[Data supplied — start]
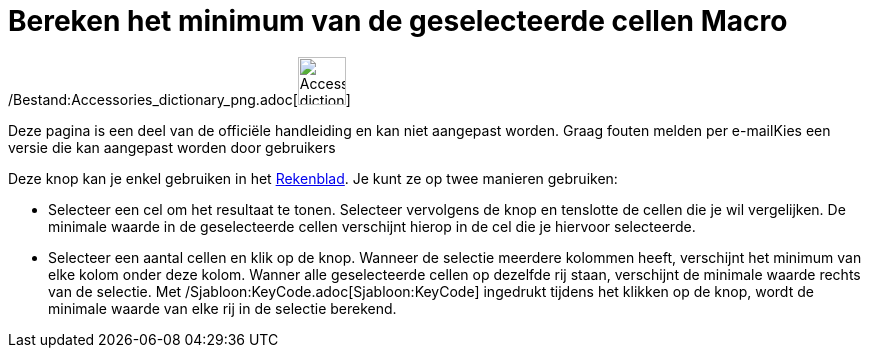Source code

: = Bereken het minimum van de geselecteerde cellen Macro
:page-en: tools/Minimum_Tool
ifdef::env-github[:imagesdir: /nl/modules/ROOT/assets/images]

/Bestand:Accessories_dictionary_png.adoc[image:48px-Accessories_dictionary.png[Accessories
dictionary.png,width=48,height=48]]

Deze pagina is een deel van de officiële handleiding en kan niet aangepast worden. Graag fouten melden per
e-mail[.mw-selflink .selflink]##Kies een versie die kan aangepast worden door gebruikers##

Deze knop kan je enkel gebruiken in het xref:/Rekenblad.adoc[Rekenblad]. Je kunt ze op twee manieren gebruiken:

* Selecteer een cel om het resultaat te tonen. Selecteer vervolgens de knop en tenslotte de cellen die je wil
vergelijken. De minimale waarde in de geselecteerde cellen verschijnt hierop in de cel die je hiervoor selecteerde.
* Selecteer een aantal cellen en klik op de knop. Wanneer de selectie meerdere kolommen heeft, verschijnt het minimum
van elke kolom onder deze kolom. Wanner alle geselecteerde cellen op dezelfde rij staan, verschijnt de minimale waarde
rechts van de selectie. Met /Sjabloon:KeyCode.adoc[Sjabloon:KeyCode] ingedrukt tijdens het klikken op de knop, wordt de
minimale waarde van elke rij in de selectie berekend.
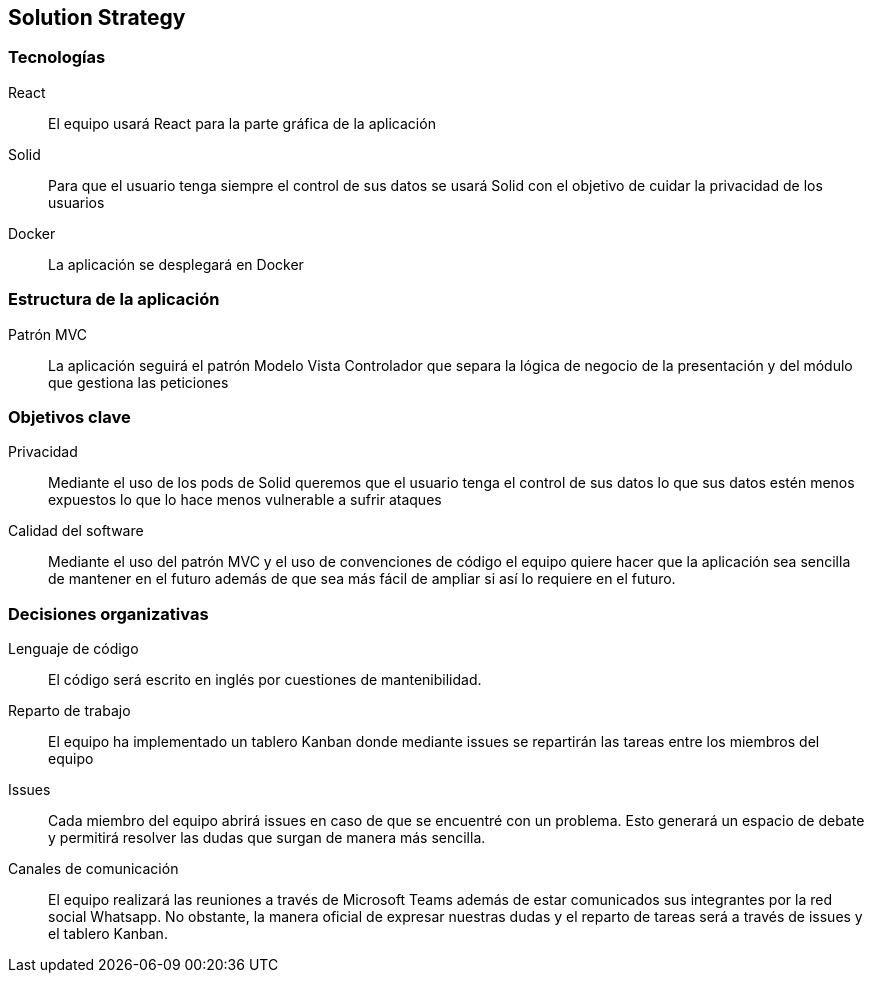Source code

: [[section-solution-strategy]]
== Solution Strategy

=== Tecnologías
React:: El equipo usará React para la parte gráfica de la aplicación
Solid:: Para que el usuario tenga siempre el control de sus datos se usará Solid con el objetivo de cuidar la privacidad de los usuarios
Docker:: La aplicación se desplegará en Docker

=== Estructura de la aplicación
Patrón MVC:: La aplicación seguirá el patrón Modelo Vista Controlador que separa la lógica de negocio de la presentación y del módulo que gestiona las peticiones

=== Objetivos clave
Privacidad:: Mediante el uso de los pods de Solid queremos que el usuario tenga el control de sus datos lo que sus datos estén menos expuestos lo que lo hace menos vulnerable a sufrir ataques
Calidad del software:: Mediante el uso del patrón MVC y el uso de convenciones de código el equipo quiere hacer que la aplicación sea sencilla de mantener en el futuro además de que sea más fácil de ampliar si así 
lo requiere en el futuro.

=== Decisiones organizativas
Lenguaje de código:: El código será escrito en inglés por cuestiones de mantenibilidad.
Reparto de trabajo:: El equipo ha implementado un tablero Kanban donde mediante issues se repartirán las tareas entre los miembros del equipo
Issues:: Cada miembro del equipo abrirá issues en caso de que se encuentré con un problema. Esto generará un espacio de debate y permitirá resolver las dudas que surgan de manera más sencilla.
Canales de comunicación:: El equipo realizará las reuniones a través de Microsoft Teams además de estar comunicados sus integrantes por la red social Whatsapp. No obstante, la manera oficial 
de expresar nuestras dudas y el reparto de tareas será a través de issues y el tablero Kanban.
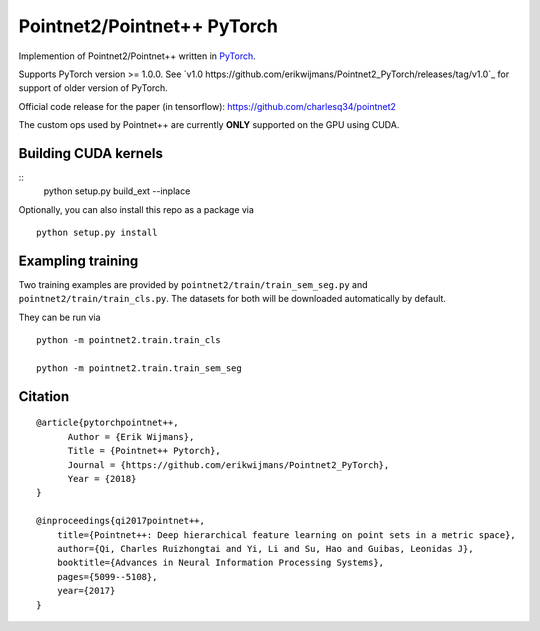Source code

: Pointnet2/Pointnet++ PyTorch
============================

Implemention of Pointnet2/Pointnet++ written in `PyTorch <http://pytorch.org>`_.

Supports PyTorch version >= 1.0.0.  See `v1.0 https://github.com/erikwijmans/Pointnet2_PyTorch/releases/tag/v1.0`_
for support of older version of PyTorch.


Official code release for the paper (in tensorflow): https://github.com/charlesq34/pointnet2

The custom ops used by Pointnet++ are currently **ONLY** supported on the GPU using CUDA.

Building CUDA kernels
---------------------

::
  python setup.py build_ext --inplace


Optionally, you can also install this repo as a package via

::

  python setup.py install


Exampling training
------------------

Two training examples are provided by ``pointnet2/train/train_sem_seg.py`` and ``pointnet2/train/train_cls.py``.  The datasets for both will be downloaded automatically by default.


They can be run via

::

  python -m pointnet2.train.train_cls

  python -m pointnet2.train.train_sem_seg


Citation
--------

::

  @article{pytorchpointnet++,
        Author = {Erik Wijmans},
        Title = {Pointnet++ Pytorch},
        Journal = {https://github.com/erikwijmans/Pointnet2_PyTorch},
        Year = {2018}
  }

  @inproceedings{qi2017pointnet++,
      title={Pointnet++: Deep hierarchical feature learning on point sets in a metric space},
      author={Qi, Charles Ruizhongtai and Yi, Li and Su, Hao and Guibas, Leonidas J},
      booktitle={Advances in Neural Information Processing Systems},
      pages={5099--5108},
      year={2017}
  }
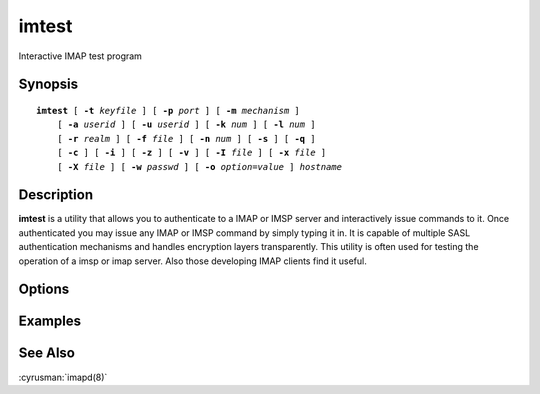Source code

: .. cyrusman:: imtest(1)

.. _imap-reference-manpages-usercommands-imtest:

==========
**imtest**
==========

Interactive IMAP test program

Synopsis
========

.. parsed-literal::

    **imtest** [ **-t** *keyfile* ] [ **-p** *port* ] [ **-m** *mechanism* ]
        [ **-a** *userid* ] [ **-u** *userid* ] [ **-k** *num* ] [ **-l** *num* ]
        [ **-r** *realm* ] [ **-f** *file* ] [ **-n** *num* ] [ **-s** ] [ **-q** ]
        [ **-c** ] [ **-i** ] [ **-z** ] [ **-v** ] [ **-I** *file* ] [ **-x** *file* ]
        [ **-X** *file* ] [ **-w** *passwd* ] [ **-o** *option*\ =\ *value* ] *hostname*

Description
===========

**imtest** is a utility that allows you to authenticate to a IMAP or
IMSP server and interactively issue commands to it. Once authenticated
you may issue any IMAP or IMSP command by simply typing it in. It is
capable of multiple SASL authentication mechanisms and handles
encryption layers transparently. This utility is often used for testing
the operation of a imsp or imap server. Also those developing IMAP
clients find it useful.

Options
=======

.. program:: imtest

.. option:: -t  keyfile

    Enable TLS.  *keyfile* contains the TLS public and private keys.
    Specify **""** to negotiate a TLS encryption layer but not use TLS
    authentication.

.. option:: -p  port

    Port to connect to. If left off this defaults to **imap** as defined
    in ``/etc/services``.

.. option:: -m  mechanism

    Force **imtest** to use *mechanism* for authentication. If not
    specified the strongest authentication mechanism supported by the
    server is chosen.  Specify *login* to use the LOGIN command instead
    of AUTHENTICATE.

.. option:: -a  userid

    Userid to use for authentication; defaults to the current user.
    This is the userid whose password or credentials will be presented to
    the server for verification.

.. option:: -u  userid

    Userid to use for authorization; defaults to the current user.
    This is the userid whose identity will be assumed after
    authentication.

    .. Note::
        This is only used with SASL mechanisms that allow proxying
        (e.g. PLAIN, DIGEST-MD5).

.. option:: -k  num

    Minimum protection layer required.

.. option:: -l  num

    Maximum protection layer to use (**0**\ =none; **1**\ =integrity;
    etc).  For example if you are using the KERBEROS_V4 authentication
    mechanism specifying **0** will force imtest to not use any layer
    and specifying **1** will force it to use the integrity layer.  By
    default the maximum supported protection layer will be used.

.. option:: -r  realm

    Specify the *realm* to use. Certain authentication mechanisms
    (e.g. DIGEST-MD5) may require one to specify the realm.

.. option:: -f  file

    Pipe *file* into connection after authentication.

.. option:: -n  num

    Number of authentication attempts; default = 1.  The client will
    attempt to do SSL/TLS session reuse and/or fast reauth
    (e.g. DIGEST-MD5), if possible.

.. option:: -s

    Enable IMAP over SSL (imaps).

.. option:: -q

    Enable IMAP COMPRESSion (after authentication).

.. option:: -c

    Enable challenge prompt callbacks.  This will cause the OTP mechanism
    to ask for the the one-time password instead of the secret pass-phrase
    (library generates the correct response).

.. option:: -i

    Don't send an initial client response for SASL mechanisms, even if
    the protocol supports it.

.. option:: -I  file

    Echo the PID of the running process into *file* (This can be useful
    with -X).

.. option:: -v

    Verbose. Print out more information than usual.

.. option:: -z

    Timing test.

.. option:: -x  file

    Open the named socket for the interactive portion.

.. option:: -X  file

    Like -x, only close all file descriptors & daemonize the process.

.. option:: -w passwd

    Password to use (if not supplied, we will prompt).

.. option:: -o  option=value

    Set the SASL *option* to *value*.

Examples
========

See Also
========

:cyrusman:`imapd(8)`
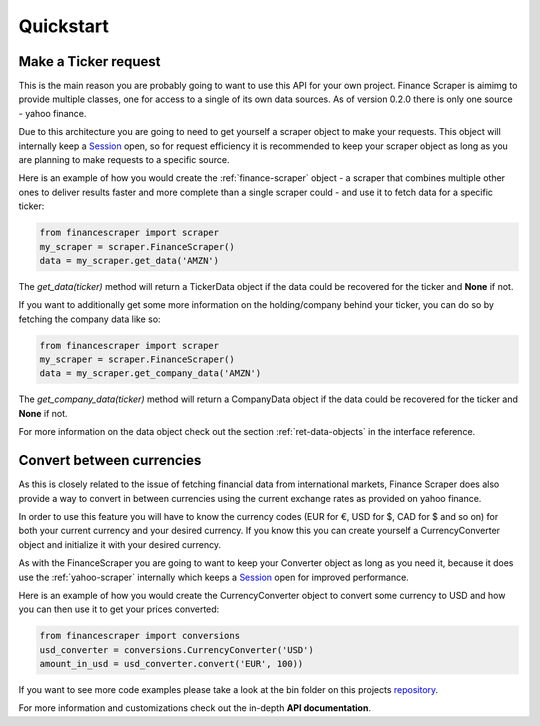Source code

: ==========
Quickstart
==========

Make a Ticker request
---------------------

This is the main reason you are probably going to want to use this API for your
own project. Finance Scraper is aimimg to provide multiple classes, one for
access to a single of its own data sources. As of version 0.2.0 there is only
one source - yahoo finance.

Due to this architecture you are going to need to get yourself a scraper object
to make your requests. This object will internally keep a Session_ open, so for
request efficiency it is recommended to keep your scraper object as long as you
are planning to make requests to a specific source.

Here is an example of how you would create the :ref:`finance-scraper` object - a
scraper that combines multiple other ones to deliver results faster and more
complete than a single scraper could - and use it to fetch data for a specific
ticker:

.. code-block:: Python

  from financescraper import scraper
  my_scraper = scraper.FinanceScraper()
  data = my_scraper.get_data('AMZN')

The *get_data(ticker)* method will return a TickerData object if the data could
be recovered for the ticker and **None** if not.

If you want to additionally get some more information on the holding/company
behind your ticker, you can do so by fetching the company data like so:

.. code-block:: Python

  from financescraper import scraper
  my_scraper = scraper.FinanceScraper()
  data = my_scraper.get_company_data('AMZN')

The *get_company_data(ticker)* method will return a CompanyData object if the
data could be recovered for the ticker and **None** if not.

For more information on the data object check out the section 
:ref:`ret-data-objects` in the interface reference.

Convert between currencies
--------------------------

As this is closely related to the issue of fetching financial data from
international markets, Finance Scraper does also provide a way to convert in
between currencies using the current exchange rates as provided on yahoo
finance.

In order to use this feature you will have to know the currency codes (EUR for
€, USD for $, CAD for $ and so on) for both your current currency and your
desired currency. If you know this you can create yourself a CurrencyConverter
object and initialize it with your desired currency.

As with the FinanceScraper you are going to want to keep your Converter object
as long as you need it, because it does use the :ref:`yahoo-scraper` internally which
keeps a Session_ open for improved performance.

Here is an example of how you would create the CurrencyConverter object to
convert some currency to USD and how you can then use it to get your prices
converted:

.. code-block:: Python

  from financescraper import conversions
  usd_converter = conversions.CurrencyConverter('USD')
  amount_in_usd = usd_converter.convert('EUR', 100))

If you want to see more code examples please take a look at the bin folder on
this projects repository_.

For more information and customizations check out the in-depth **API
documentation**.

.. _Session: http://docs.python-requests.org/en/master/user/advanced/#session-objects
.. _ETF: https://www.investopedia.com/terms/e/etf.asp
.. _repository: https://github.com/LukasBudach/FinanceScraper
[Data supplied — finish]
Print only the lines from the first line of the data above through the one containing "dictionary.png,width=48,height=48]]", exactly as they are, with pictures omitted.

Source code

: = Bereken het minimum van de geselecteerde cellen Macro
:page-en: tools/Minimum_Tool
ifdef::env-github[:imagesdir: /nl/modules/ROOT/assets/images]

/Bestand:Accessories_dictionary_png.adoc[image:48px-Accessories_dictionary.png[Accessories
dictionary.png,width=48,height=48]]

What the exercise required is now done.